Analysis Tools for Natural Language Processing
Natural Language Processing (or NLP), is a broad field in data science that incorporates text generation, parsing, and analysis. We will be largely focused in compressing text into numbers. Put simply, numbers are easier to work with than text. Often, our goal is to somehow strip out some of the complexity inherent to text data in order to reveal broad trends.
Sentiment analysis
Sentiment analysis is a process of attributing a blob of text to a value between -1 and 1, where -1 is the most negative statement, and 1 is the most positive statement. For example, “I had a great day today.” would be fed into the sentiment analysis function and would probably return something like 0.8, and “I’m not feeling well.” may return -0.4.
Below, we use the python library nltk
(Natural Language ToolKit). This is a free, classic library that is often used for basic analysis.
import pandas as pd
from nltk.sentiment import SentimentIntensityAnalyzer
import nltk
# Download the VADER sentiment analysis model
nltk.download('vader_lexicon')
sia = SentimentIntensityAnalyzer()
def get_sentiment(text):
return sia.polarity_scores(text)['compound']
df['sentiment'] = df['text'].apply(get_sentiment)
Another library you can use is spaCy
. I suggest that you read the documentation for both tools to see what seems easier to you and what helps you better answer your research question.

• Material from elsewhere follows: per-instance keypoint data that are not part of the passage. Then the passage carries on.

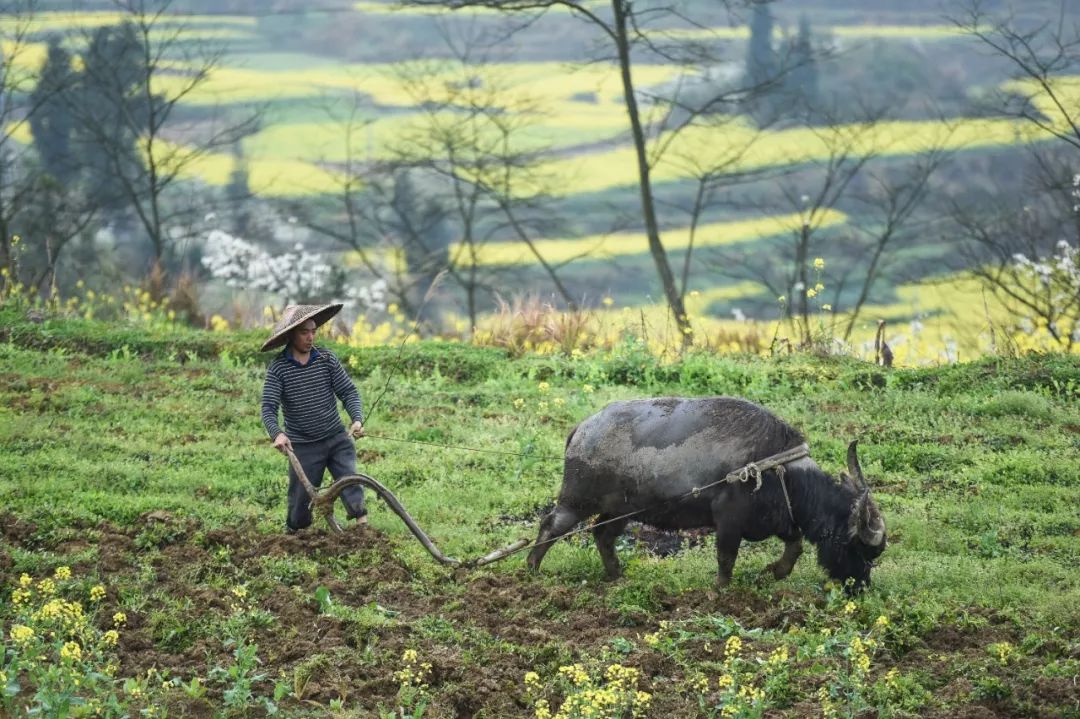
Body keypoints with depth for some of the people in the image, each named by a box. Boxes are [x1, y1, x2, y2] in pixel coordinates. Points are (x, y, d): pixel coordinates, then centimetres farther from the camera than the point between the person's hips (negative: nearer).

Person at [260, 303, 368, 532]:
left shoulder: (327, 359, -2)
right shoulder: (278, 368, -8)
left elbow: (348, 391, -1)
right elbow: (268, 408, -14)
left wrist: (357, 419, -20)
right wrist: (277, 433, -33)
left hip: (337, 438, 1)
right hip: (303, 445, -1)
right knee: (300, 499, 6)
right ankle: (293, 535, 31)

🤖 Question: Sentiment analysis algorithms are machine learning models like any other. What potential pitfalls must you consider when using this library?
Word frequency
“Just count the words” sounds simple, but any student of a foreign language knows that it can’t be that simple. our language. Computers have a tough time parsing our language, so we have a whole bunch of systems to help us calculate word frequency. We won’t go too indepth, but here are some concepts you should be familiar with.
- tokenization: The process of taking a blob of text, and splitting it up, (often into words).
- stemming: The process of taking words and chopping off the ending, hoping to collapse words down to their simpler parts (“boy’s” -> “boy”)
- lemmatization: The process of conjugating words to the root, “swim”, “swam”, and “swum” would all be collapsed down to “swim”. This is usually the better path, but harder to implement.
- stopwords: Common words that don’t add a lot of value to analysis, e.g. “a”, “the”, “and”. When performing word frequency analysis, you often want to strip these out.
- TF-IDF: Term-frequency inverse document frequency. It’s a normalized way of talking about term frequency, allowing researchers to look for actually distinct words while stripping out common words. If comparing chapters within Life of Pi, “tiger” is probably equally likely to be found in all chapters, whereas the word “ship” occurs more often at the beginning and end.
Voyant is a go-to tool for performing a lot of this analysis. (Researchers were often performing the same tasks over and over again, so they just made a tool to analyze and visualize everything for them.)
Just paste your text into the website, and it will create a nice dashboard with different word frequency charts and a word cloud. Too much text, however, will cause it to error.
These online tools are great, but once you need something just slightly outside the scope of what they offer, there’s nothing you can do. The great thing about programming is that you’re not necessarily limited by what tools exist, but by whether the tool can be built!